Mongo find by regex: return only matching string

2020-04-11 11:07发布

问题:

My application has the following stack:

Sinatra on Ruby -> MongoMapper -> MongoDB

The application puts several entries in the database. In order to crosslink to other pages, I've added some sort of syntax. e.g.:

Coffee is a black, caffeinated liquid made from beans. {Tea} is made from leaves. Both drinks are sometimes enjoyed with {milk}

In this example {Tea} will link to another DB entry about tea.

I'm trying to query my mongoDB about all 'linked terms'. Usually in ruby I would do something like this: /{([a-zA-Z0-9])+}/ where the () will return a matched string. In mongo however I get the whole record.

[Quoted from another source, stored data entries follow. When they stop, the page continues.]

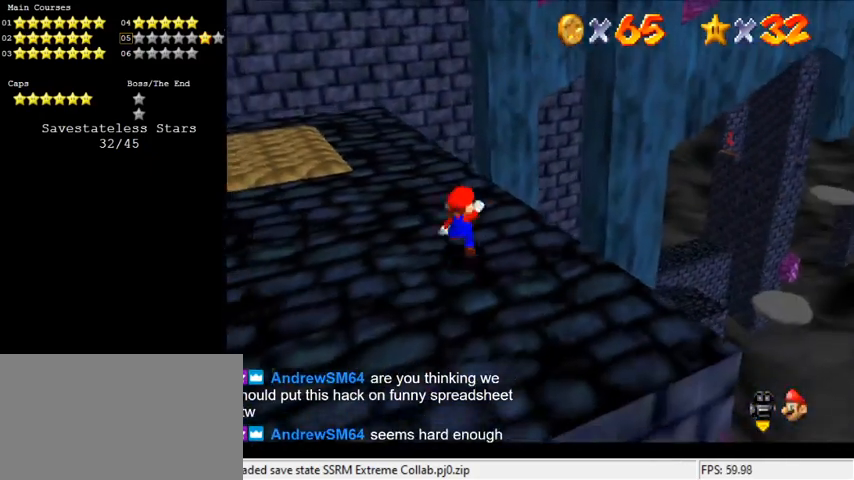
{"keys": ["right"], "events": [[33, "right", "down"], [133, "shift", "up"]]}
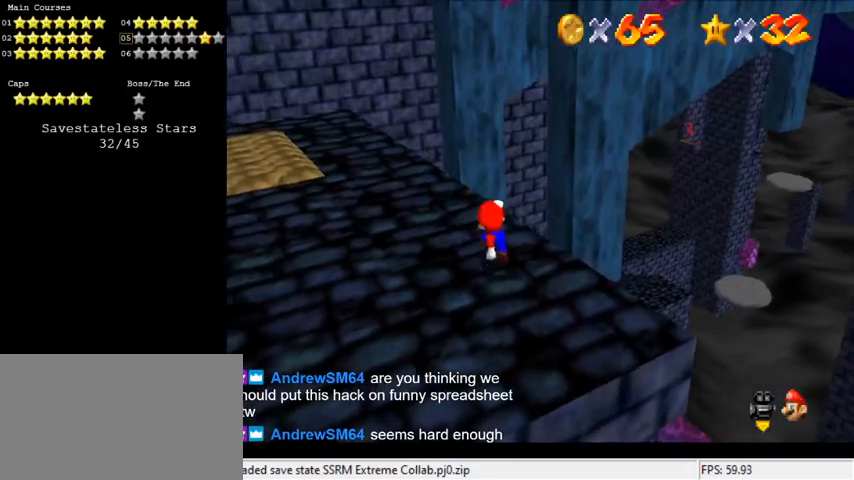
{"keys": [], "events": [[66, "right", "up"], [233, "left", "down"], [333, "left", "up"]]}
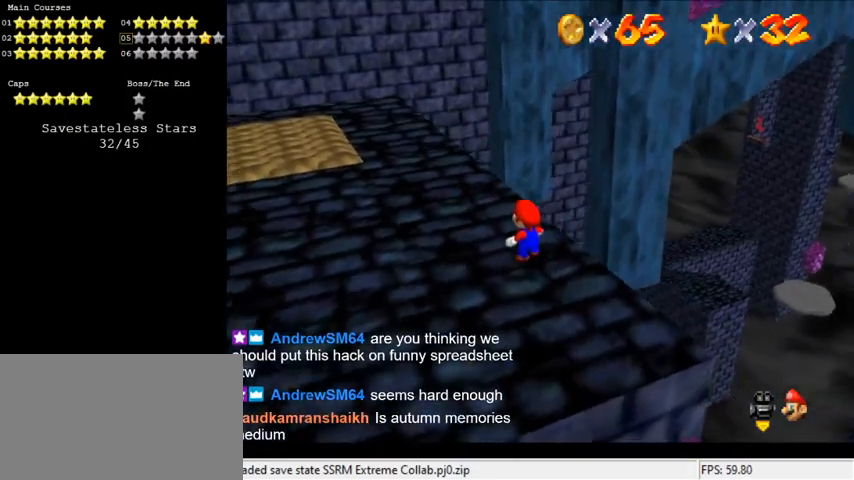
{"keys": [], "events": [[200, "up", "down"], [433, "up", "up"]]}
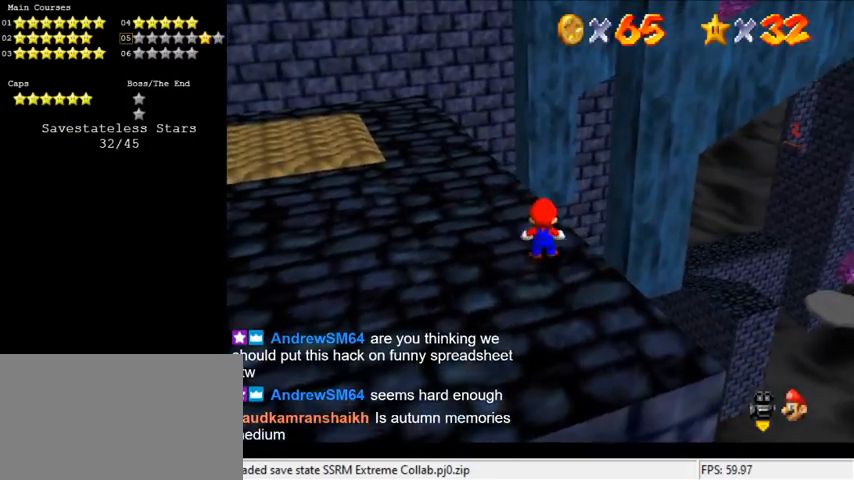
{"keys": ["up"], "events": [[133, "w", "down"], [200, "w", "up"], [400, "up", "down"]]}
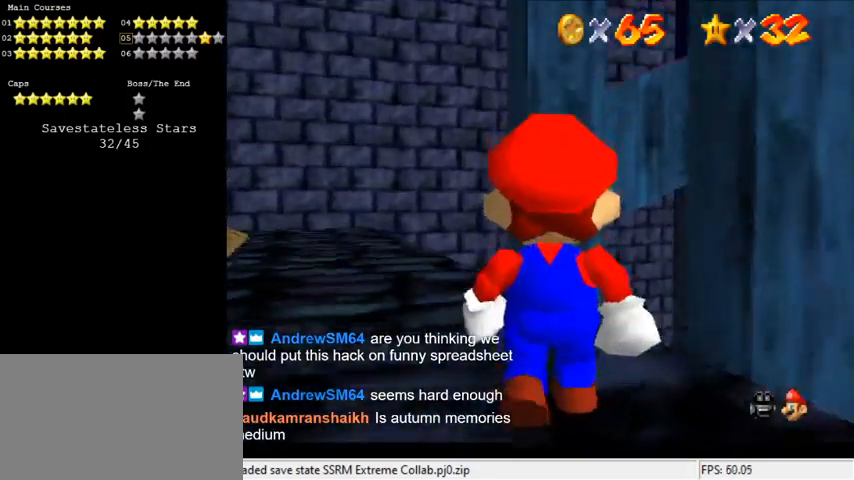
{"keys": [], "events": [[33, "left", "down"], [133, "left", "up"], [133, "up", "up"], [300, "up", "down"], [500, "up", "up"]]}
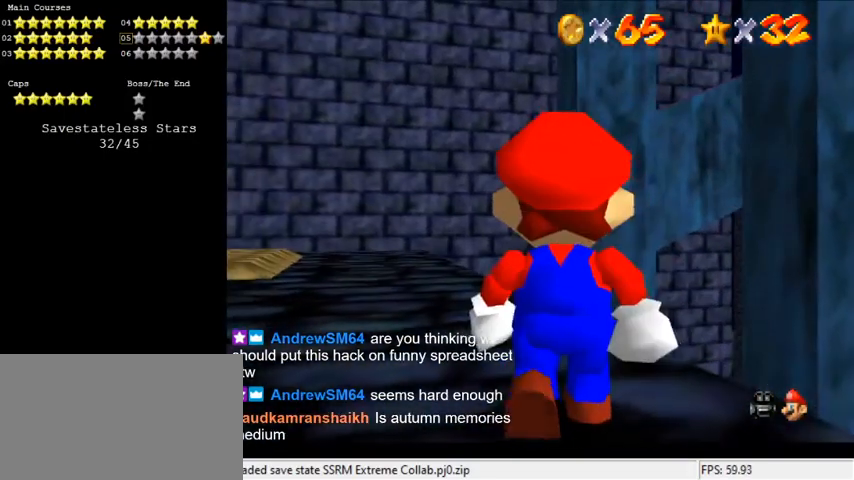
{"keys": [], "events": [[133, "shift", "down"], [233, "shift", "up"], [366, "down", "down"], [466, "down", "up"]]}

How can I get mongo to return me only the matched parts of the record I'm looking for. So for the example above it would return:

["Tea", "milk"]

I'm trying to avoid pulling the entire record into Ruby and processing them there

回答1:

I don't know if I understand.

db.yourColl.aggregate([
{
    $match:{"yourKey":{$regex:'[a-zA-Z0-9]', "$options" : "i"}}
},
{
    $group:{
        _id:null,
        tot:{$push:"$yourKey"}
    }
}])

If you don't want to have duplicate in totuse $addToSet



回答2:

The way I solved this problem is using the string aggregation commands to extract the StartingIndexCP, ending indexCP and substrCP commands to extract the string I wanted. Since you could have multiple of these {} you need to have a projection to identify these CP indices in one shot and have another projection to extract the words you need. Hope this helps.